En l’espèce, la pathologie de M.[E] [I] est ainsi décrite par le certificat médical initial du Dr [G] en date du 8 octobre 2021 constatant un “état dépréssif majeur, avec composante réactionnelle à un harcèlement au traveil dans un contexte de burn out”.
Le colloque médico administratif du 10 mars 2022 signé par le médecin-conseil de la caisse a retenu une maladie professionnelle non inscrite au tableau avec une incapacité partielle non égale ou supérieure à 25 % .
Cette pathologie n’étant pas inscrite dans un tableau de maladie professionnelle, son caractère professionnel ne peut être démontré que par la preuve de l’existence d’un lien direct et essentiel entre l’affection et son activité professionnelle, après avis motivé d’un [8] ([12]).
Le premier [16] désigné, qui a rendu son avis le 8 juin 2022, a estimé que les éléments du dossier font apparaître une charge de travail importante, dont une partie sans lien avec l’employeur, ne permettant pas de retenir un lien essentiel entre les conditions de travail de l’intéressé et la pathologie déclarée.
En conséquence, le comité n’a pas retenu de lien direct et essentiel entre la pathologie déclarée et la profession exercée.
Le [15], dans son avis en date du 6 mai 2024, a retenu après avoir étudié les pièces médico administratives du dossier, que les éléments apportés ne permettent pas d’avoir un avis contraire à celui donné par le premier [12].
Il conclut en conséquence qu’il n’y a pas lieu de retenir un lien direct et essentiel entre l’affection présentée et l’exposition professionnelle.
Conformément aux dispositions rappelées ci-dessus de l’article L.461-1 du Code de sécurité sociale, il ne revient qu’à un comité régional de reconnaissance des maladies professionnelles de caractériser le lien direct et essentiel entre la maladie et l’activité professionnelle.
Or, des avis négatifs ont déjà été rendus par deux [12], retenant que la causalité entre la maladie soumise à son instruction et l’activité professionnelle de M.[E] [I] n’est pas établie pour caractériser un lien direct et essentiel.
Ces avis sont sans équivoque et argumentés.
M.[E] [I] n’a pas communiqué aux débats de nouveaux éléments par rapport à sa requête initiale.
Les documents initialement versés ne sont pas de nature à caractériser un commencement de preuve, de sorte que l’intéressé échoue à rapporter la preuve d’un lien direct et essentiel entre son activité professionnelle et sa pathologie.
En conséquence, il convient de débouter Monsieur [E] [I] de sa demande tendant à faire reconnaître sa pathologie au titre de la législation sur les maladies professionnelles.

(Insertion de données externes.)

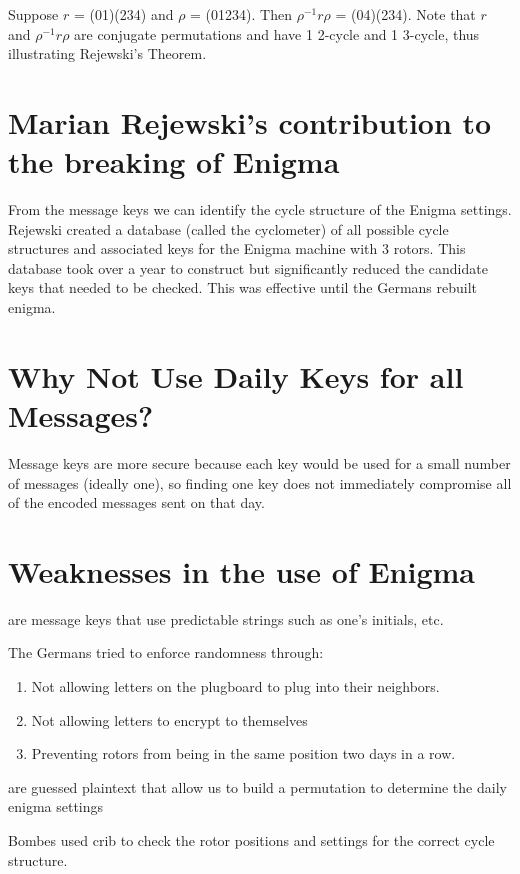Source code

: \begin{example} Suppose $r$ = (01)(234) and $\rho$ = (01234). Then $\rho^{-1} r \rho$ = (04)(234). Note that $r$ and $\rho^{-1} r \rho$ are conjugate permutations and have 1 2-cycle and 1 3-cycle, thus illustrating Rejewski's Theorem.


\section{Marian Rejewski's contribution to the breaking of Enigma}

From the message keys we can identify the cycle structure of the Enigma settings. Rejewski created a database (called the cyclometer) of all possible cycle structures and associated keys for the Enigma machine with 3 rotors. This database took over a year to construct but significantly reduced the candidate keys that needed to be checked. This was effective until the Germans rebuilt enigma.

\section{Why Not Use Daily Keys for all Messages?}
Message keys are more secure because each key would be used for a small number of messages (ideally one), so finding one key does not immediately compromise all of the encoded messages sent on that day.

\section{Weaknesses in the use of Enigma}
\begin{definition}
 are message keys that use predictable strings such as one's initials, etc.
\end{definition}

The Germans tried to enforce randomness through:
\begin{enumerate}
\item Not allowing letters on the plugboard to plug into their neighbors.
\item Not allowing letters to encrypt to themselves
\item Preventing rotors from being in the same position two days in a row.
\end{enumerate}

\begin{definition}
 are guessed plaintext that allow us to build a permutation to determine the daily enigma settings  
\end{definition}
Bombes used crib to check the rotor positions and settings for the correct cycle structure.



\end{example}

En application des dispositions de l’article 696 du code de procédure civile,M. [E] [I] qui succombe dans ses prétentions, sera condamné aux dépens.
PAR CES MOTIFS
Le tribunal, statuant par jugement réputé contradictoire et en premier ressort,
DEBOUTE Monsieur [E] [I] de sa demande de prise en charge de sa pathologie déclarée le 6 novembre 2021 au titre des maladies professionnelles ;
ENTERINE l’avis du [15] du 6 mai 2024 ;
DEBOUTE Monsieur [E] [I] de l’ensemble de ses demandes ;
CONDAMNE Monsieur [E] [I] aux dépens de l’instance ;
Dit que tout appel de la présente décision doit être formé dans le délai d’un mois à compter de la réception de sa notification.
Ainsi jugé et prononcé par mise à disposition au greffe le 14 avril 2025.